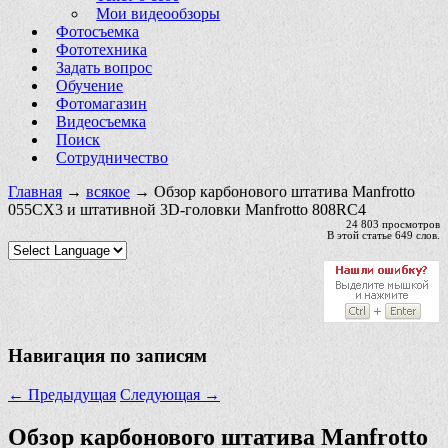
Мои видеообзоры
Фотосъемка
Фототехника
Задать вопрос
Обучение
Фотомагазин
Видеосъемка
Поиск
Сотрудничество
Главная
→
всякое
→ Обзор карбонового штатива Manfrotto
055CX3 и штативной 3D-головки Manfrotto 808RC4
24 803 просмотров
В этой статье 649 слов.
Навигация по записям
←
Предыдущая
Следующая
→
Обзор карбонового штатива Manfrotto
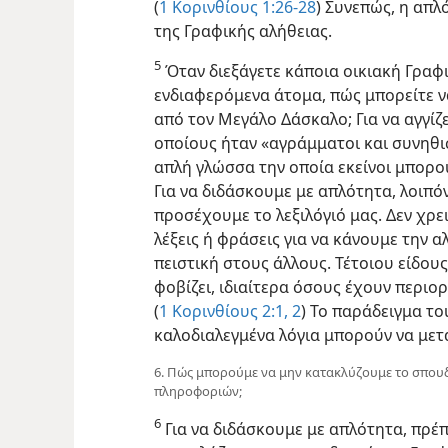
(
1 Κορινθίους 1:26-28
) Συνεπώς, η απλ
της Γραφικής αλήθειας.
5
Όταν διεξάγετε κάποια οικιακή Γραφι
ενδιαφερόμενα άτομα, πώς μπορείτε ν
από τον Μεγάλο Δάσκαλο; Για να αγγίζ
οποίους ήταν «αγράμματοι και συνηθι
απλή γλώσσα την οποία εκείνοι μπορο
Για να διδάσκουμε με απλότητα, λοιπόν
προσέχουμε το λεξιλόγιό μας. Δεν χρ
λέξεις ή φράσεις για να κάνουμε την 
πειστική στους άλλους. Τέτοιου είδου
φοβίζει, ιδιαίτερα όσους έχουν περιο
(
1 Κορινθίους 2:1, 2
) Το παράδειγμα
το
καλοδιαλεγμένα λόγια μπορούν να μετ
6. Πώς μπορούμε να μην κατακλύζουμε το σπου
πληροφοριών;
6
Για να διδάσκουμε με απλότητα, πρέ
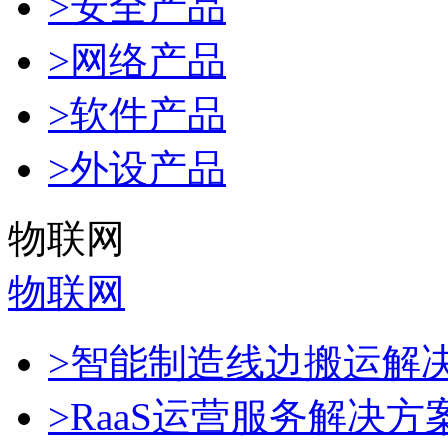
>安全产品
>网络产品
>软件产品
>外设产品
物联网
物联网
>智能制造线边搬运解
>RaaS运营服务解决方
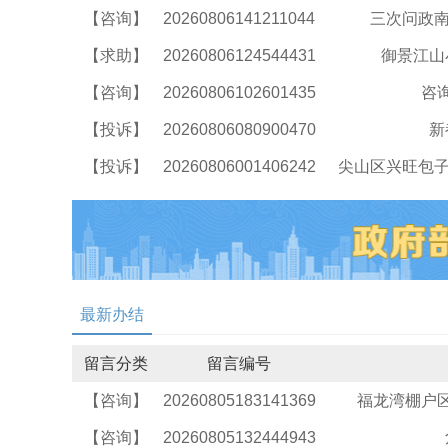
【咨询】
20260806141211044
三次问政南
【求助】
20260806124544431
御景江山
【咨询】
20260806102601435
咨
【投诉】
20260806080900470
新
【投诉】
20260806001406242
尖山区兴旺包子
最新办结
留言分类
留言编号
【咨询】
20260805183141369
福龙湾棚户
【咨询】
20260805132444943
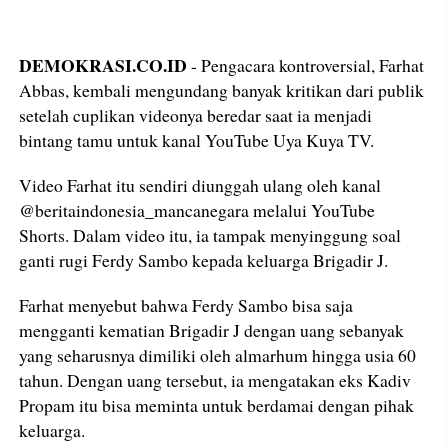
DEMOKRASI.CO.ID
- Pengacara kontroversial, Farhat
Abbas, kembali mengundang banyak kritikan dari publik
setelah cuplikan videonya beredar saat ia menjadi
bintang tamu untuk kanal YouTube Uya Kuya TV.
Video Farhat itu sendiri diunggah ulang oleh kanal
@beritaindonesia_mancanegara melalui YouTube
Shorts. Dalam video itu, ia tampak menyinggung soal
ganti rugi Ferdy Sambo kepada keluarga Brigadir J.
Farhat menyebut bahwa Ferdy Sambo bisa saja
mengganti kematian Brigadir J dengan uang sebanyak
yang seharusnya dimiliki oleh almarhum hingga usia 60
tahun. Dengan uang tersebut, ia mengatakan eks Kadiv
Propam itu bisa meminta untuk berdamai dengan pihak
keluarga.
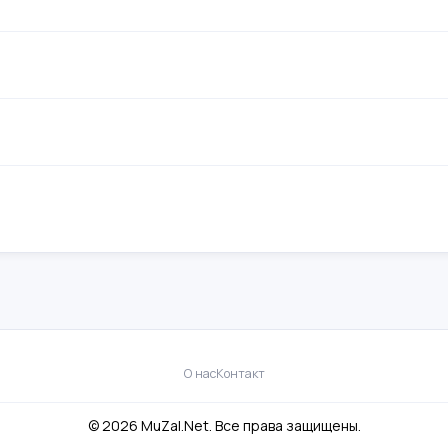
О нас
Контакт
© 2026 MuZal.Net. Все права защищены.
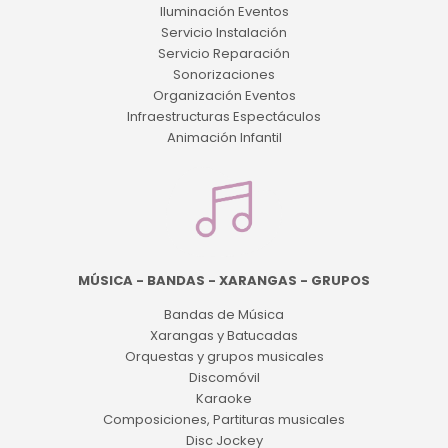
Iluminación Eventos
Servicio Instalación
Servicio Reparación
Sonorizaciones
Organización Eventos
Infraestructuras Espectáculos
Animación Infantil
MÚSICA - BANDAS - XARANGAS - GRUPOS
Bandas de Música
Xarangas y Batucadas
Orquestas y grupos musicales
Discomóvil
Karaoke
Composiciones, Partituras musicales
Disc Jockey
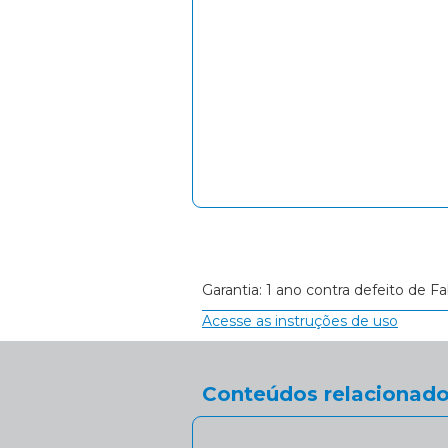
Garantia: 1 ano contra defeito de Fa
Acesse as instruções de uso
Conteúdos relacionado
========================================================================
Copy out, word for word, the text read from every one of the records above, leaving the pictures out of your answer.

Мои видеообзоры
Фотосъемка
Фототехника
Задать вопрос
Обучение
Фотомагазин
Видеосъемка
Поиск
Сотрудничество
Главная
→
всякое
→ Обзор карбонового штатива Manfrotto
055CX3 и штативной 3D-головки Manfrotto 808RC4
24 803 просмотров
В этой статье 649 слов.
Навигация по записям
←
Предыдущая
Следующая
→
Обзор карбонового штатива Manfrotto
(
1 Κορινθίους 1:26-28
) Συνεπώς, η απλ
της Γραφικής αλήθειας.
5
Όταν διεξάγετε κάποια οικιακή Γραφι
ενδιαφερόμενα άτομα, πώς μπορείτε ν
από τον Μεγάλο Δάσκαλο; Για να αγγίζ
οποίους ήταν «αγράμματοι και συνηθι
απλή γλώσσα την οποία εκείνοι μπορο
Για να διδάσκουμε με απλότητα, λοιπόν
προσέχουμε το λεξιλόγιό μας. Δεν χρ
λέξεις ή φράσεις για να κάνουμε την 
πειστική στους άλλους. Τέτοιου είδου
φοβίζει, ιδιαίτερα όσους έχουν περιο
(
1 Κορινθίους 2:1, 2
) Το παράδειγμα
το
καλοδιαλεγμένα λόγια μπορούν να μετ
6. Πώς μπορούμε να μην κατακλύζουμε το σπου
πληροφοριών;
6
Για να διδάσκουμε με απλότητα, πρέ
>安全产品
>网络产品
>软件产品
>外设产品
物联网
物联网
>智能制造线边搬运解
>RaaS运营服务解决方
【咨询】
20260806141211044
三次问政南
【求助】
20260806124544431
御景江山
【咨询】
20260806102601435
咨
【投诉】
20260806080900470
新
【投诉】
20260806001406242
尖山区兴旺包子
最新办结
留言分类
留言编号
【咨询】
20260805183141369
福龙湾棚户
【咨询】
20260805132444943
DEMOKRASI.CO.ID
- Pengacara kontroversial, Farhat
Abbas, kembali mengundang banyak kritikan dari publik
setelah cuplikan videonya beredar saat ia menjadi
bintang tamu untuk kanal YouTube Uya Kuya TV.
Video Farhat itu sendiri diunggah ulang oleh kanal
@beritaindonesia_mancanegara melalui YouTube
Shorts. Dalam video itu, ia tampak menyinggung soal
ganti rugi Ferdy Sambo kepada keluarga Brigadir J.
Farhat menyebut bahwa Ferdy Sambo bisa saja
mengganti kematian Brigadir J dengan uang sebanyak
yang seharusnya dimiliki oleh almarhum hingga usia 60
tahun. Dengan uang tersebut, ia mengatakan eks Kadiv
Propam itu bisa meminta untuk berdamai dengan pihak
keluarga.
О нас
Контакт
© 2026 MuZal.Net. Все права защищены.
Iluminación Eventos
Servicio Instalación
Servicio Reparación
Sonorizaciones
Organización Eventos
Infraestructuras Espectáculos
Animación Infantil
MÚSICA - BANDAS - XARANGAS - GRUPOS
Bandas de Música
Xarangas y Batucadas
Orquestas y grupos musicales
Discomóvil
Karaoke
Composiciones, Partituras musicales
Disc Jockey
Garantia: 1 ano contra defeito de Fa
Acesse as instruções de uso
Conteúdos relacionado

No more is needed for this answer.